Because that information is stored in a structured graph, it’s a very good fit for AI and LLM-based assistants. You can ask concrete questions like “what is impacted if this requirement changes?” or “which tests cover this safety goal?” and follow the real links in the model instead of hoping a text search will find the right paragraph. The work we’ve done around ISO/SAE 21434 and TARA, our Web TARA application with an AI co-pilot, and our Enhancing TARA with GenAI article all build on the same idea: let the SystemWeaver model be the reliable source of truth, and let AI help with suggestions, drafting and prioritisation on top of it.

We’ve also started exploring this in practice together with partners.
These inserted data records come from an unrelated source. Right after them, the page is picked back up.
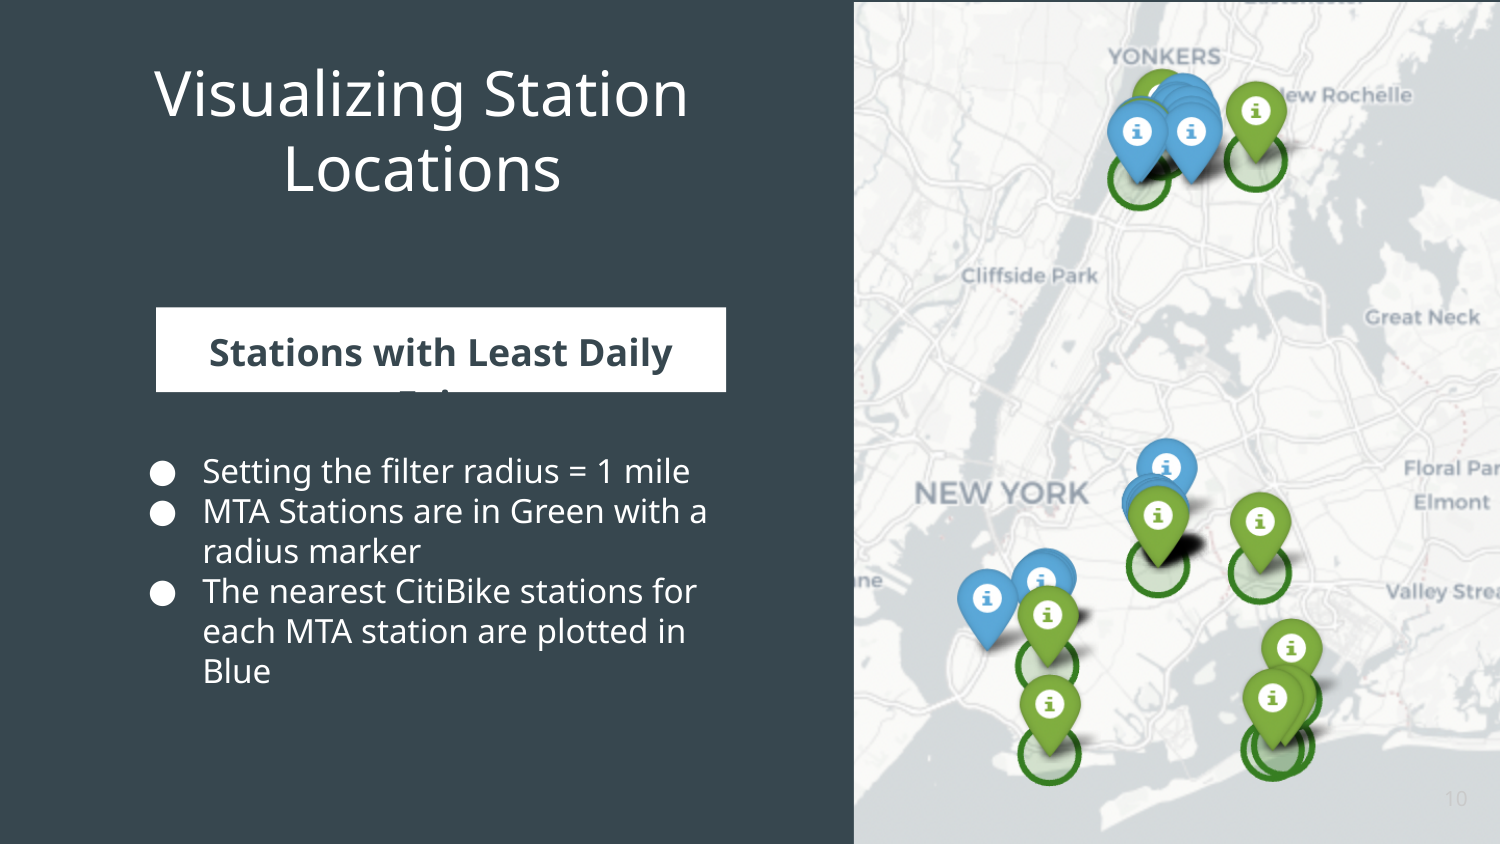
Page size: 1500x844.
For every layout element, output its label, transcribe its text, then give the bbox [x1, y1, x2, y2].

title Visualizing Station Locations [36, 39, 810, 134]
picture [853, 2, 1500, 844]
text_box Setting the filter radius = 1 mile MTA Stations are in Green with a radius marker The nearest CitiBike stations for each MTA station are plotted in Blue [112, 435, 759, 705]
list Stations with Least Daily Exits [156, 307, 727, 393]
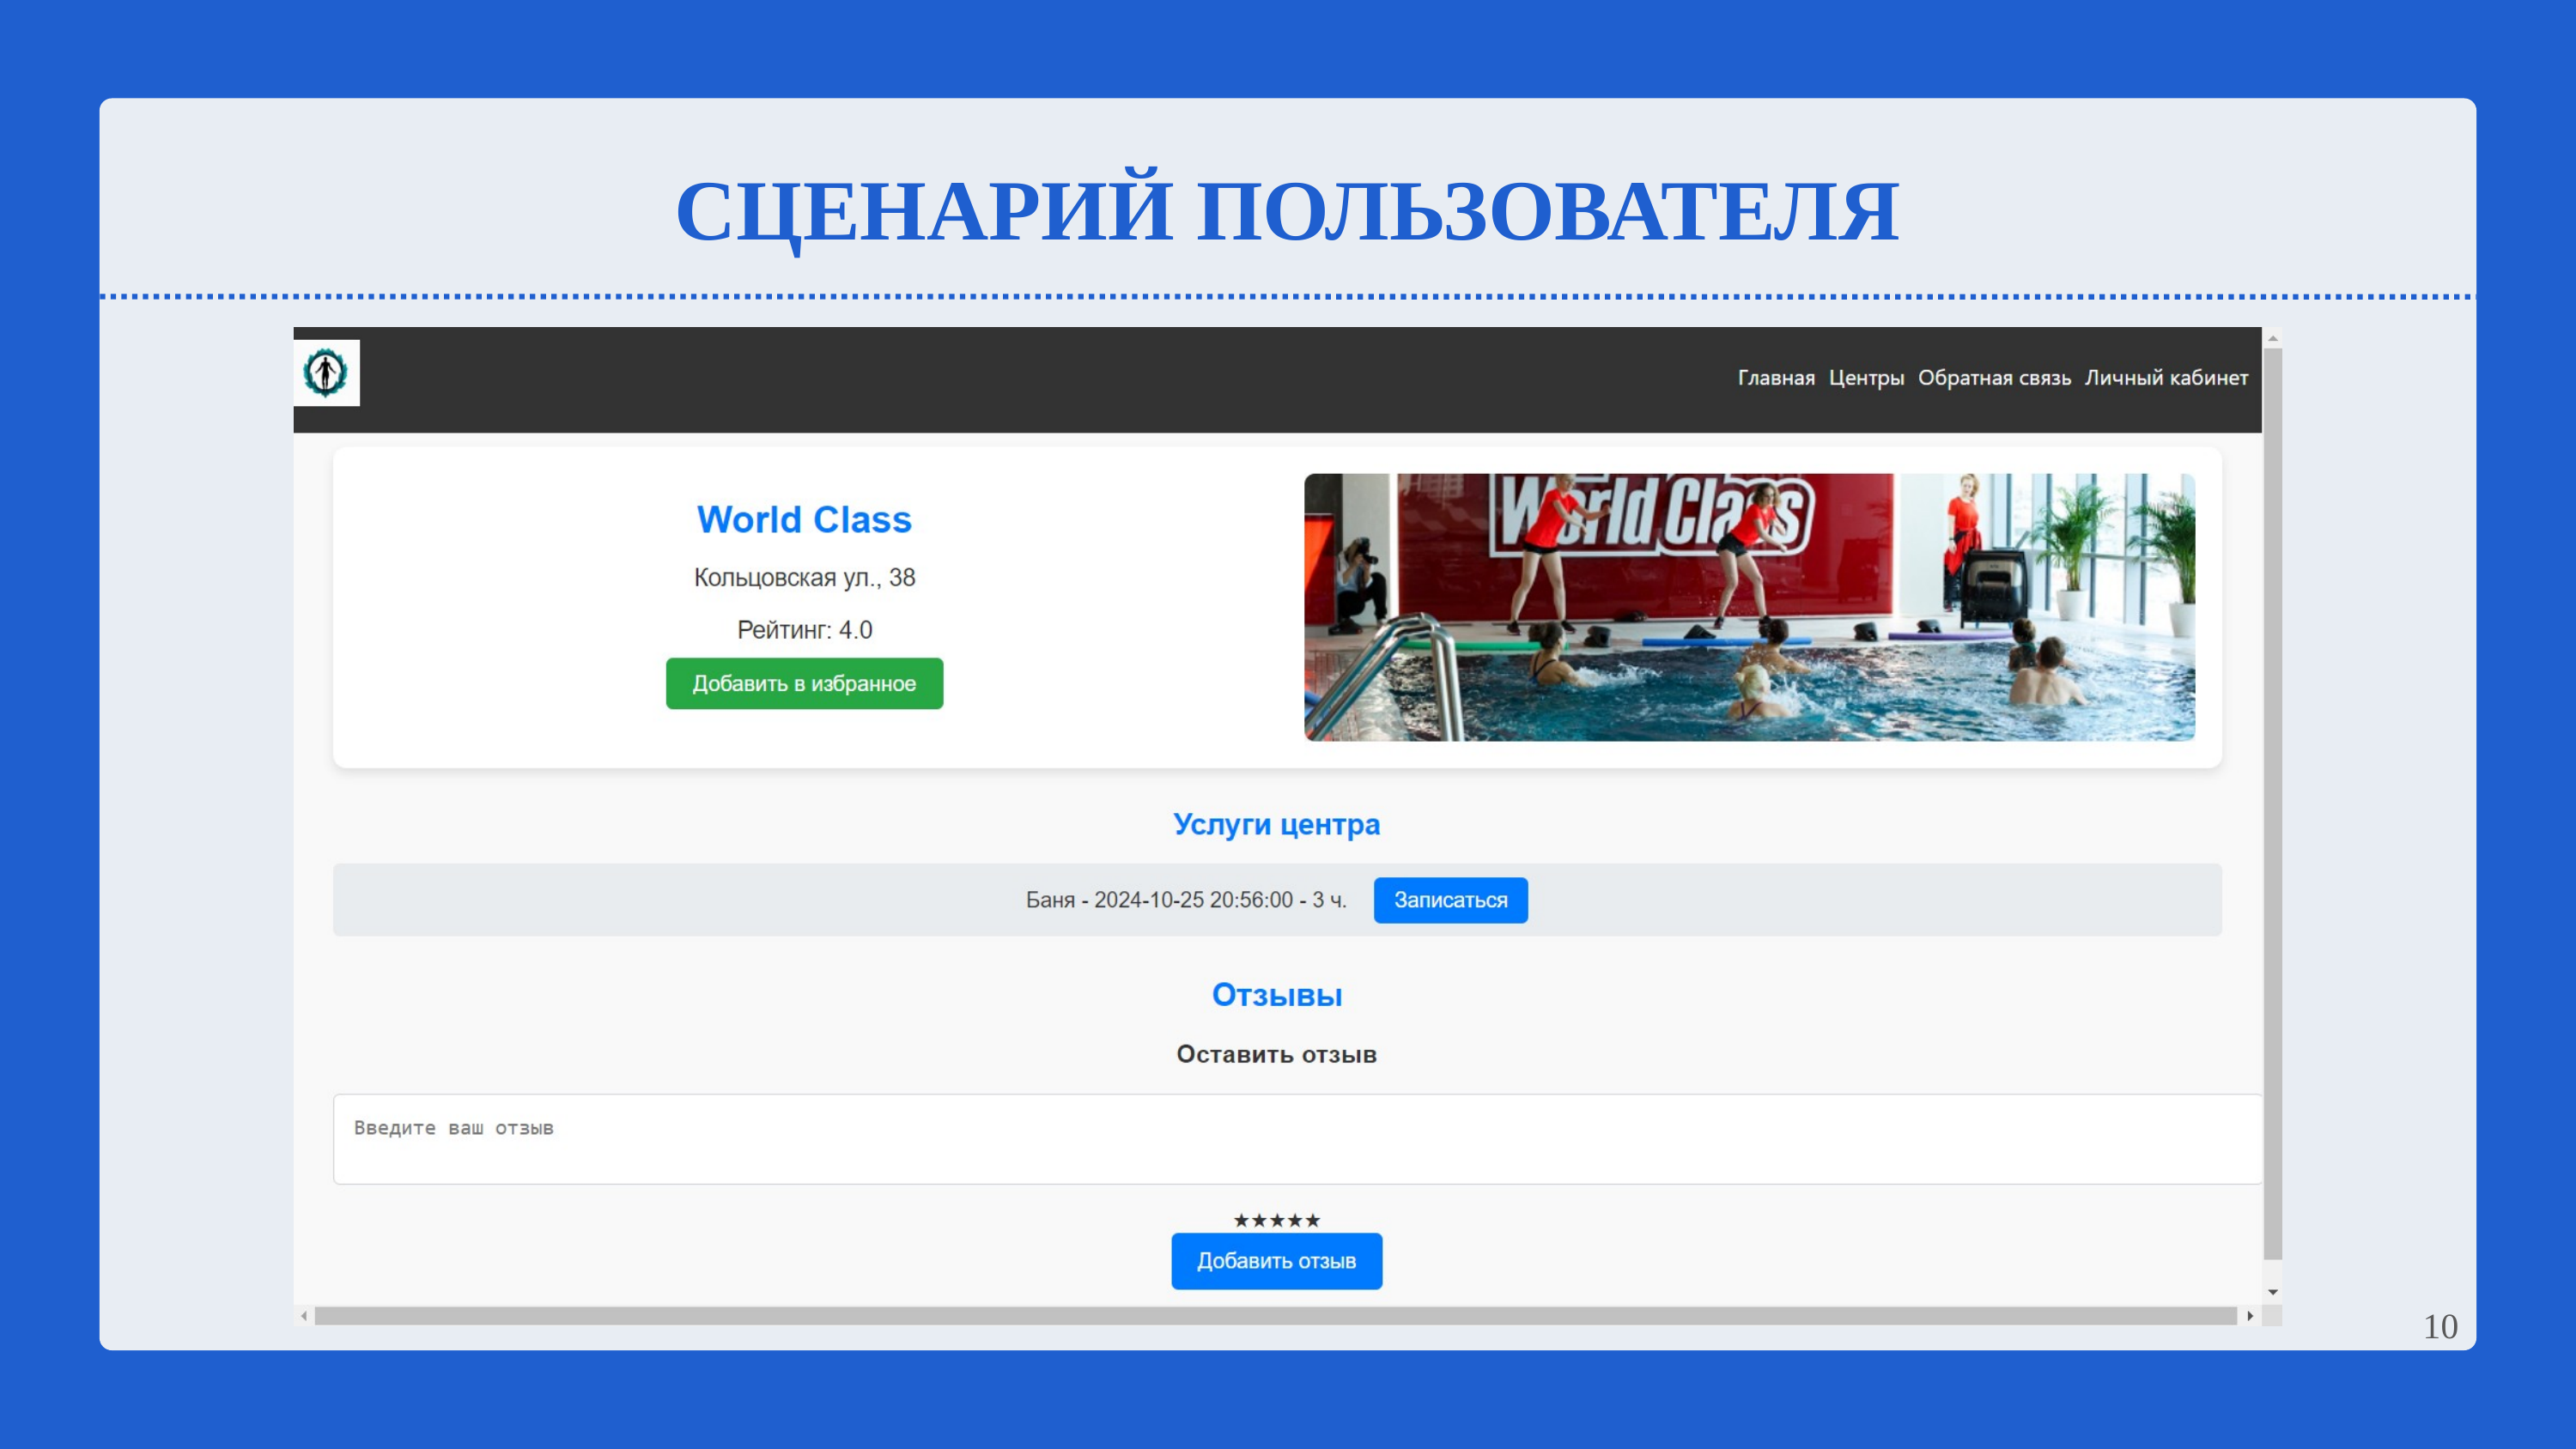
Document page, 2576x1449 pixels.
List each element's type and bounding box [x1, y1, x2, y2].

A Chalmers master’s thesis, done in collaboration with SystemWeaver, looked at using LLMs plus retrieval to support cybersecurity requirements work. The results were encouraging – the model could propose reasonable requirements – but they also confirmed something important for us: the outputs still need to be reviewed, and completeness can’t be guaranteed. That matches how we think AI should be used in SystemWeaver: as a helpful assistant that is always grounded in the model, never as an automatic decision-maker.

In a recent collaboration with a global automotive customer, we’ve taken a similar approach to “everyday” requirements work. Engineers select a set of SystemWeaver requirements and ask an assistant to do three things: suggest clearer wording (closer to INCOSE-style patterns), highlight possible conflicts or duplicates, and sketch a few candidate test ideas that can be linked back under the right items in the model. Sometimes the suggestions are genuinely useful and save time; sometimes they miss the point or over-simplify the intent. The important part is that the conversation stays inside the system model – with real IDs, links and variants – and that the engineers remain firmly in charge of what is accepted or discarded.

The same pattern shows up in other areas too, from change impact to SDV testing. In our collaboration with RemotiveLabs, for example, SystemWeaver holds the system and requirements model while their environment runs the virtual tests. It’s easy to see how AI assistants can sit between the two: surfacing affected tests when an architecture changes, or highlighting coverage gaps in a safety chain. We don’t see SystemWeaver as “an AI product”; we see it as the system-engineering backbone that makes useful, auditable AI possible when you decide the time is right.